(RECORDED INFORMATION begins)

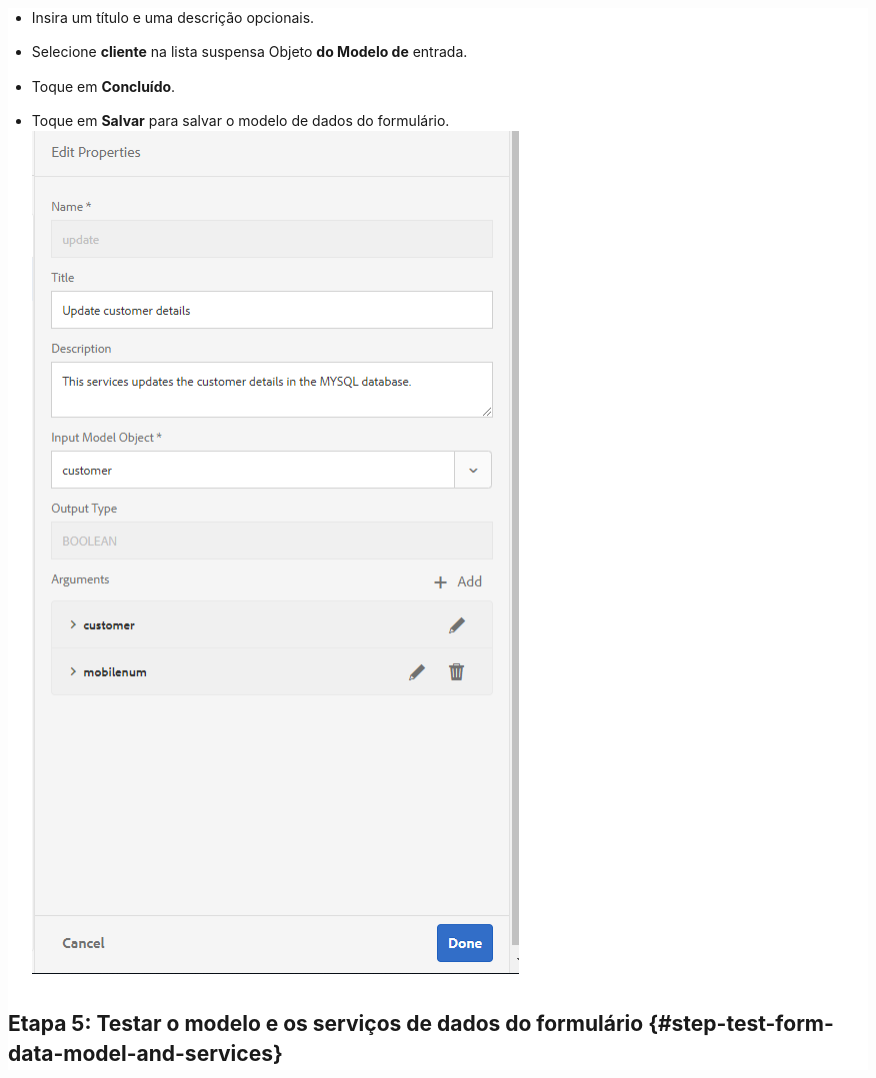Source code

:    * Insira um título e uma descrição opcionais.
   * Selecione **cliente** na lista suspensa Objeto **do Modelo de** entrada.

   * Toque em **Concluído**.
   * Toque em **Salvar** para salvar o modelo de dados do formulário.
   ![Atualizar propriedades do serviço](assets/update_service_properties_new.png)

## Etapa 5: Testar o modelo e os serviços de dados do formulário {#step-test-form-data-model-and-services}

(RECORDED INFORMATION ends)

## EXERCISE
Rewrite the records with "Toque" swapped for "Clique" wherever it appears, leaving everything else unchanged and omitting the pictures.

## FINISHED EXERCISE
Source code

:    * Insira um título e uma descrição opcionais.
   * Selecione **cliente** na lista suspensa Objeto **do Modelo de** entrada.

   * Clique em **Concluído**.
   * Clique em **Salvar** para salvar o modelo de dados do formulário.
   ![Atualizar propriedades do serviço](assets/update_service_properties_new.png)

## Etapa 5: Testar o modelo e os serviços de dados do formulário {#step-test-form-data-model-and-services}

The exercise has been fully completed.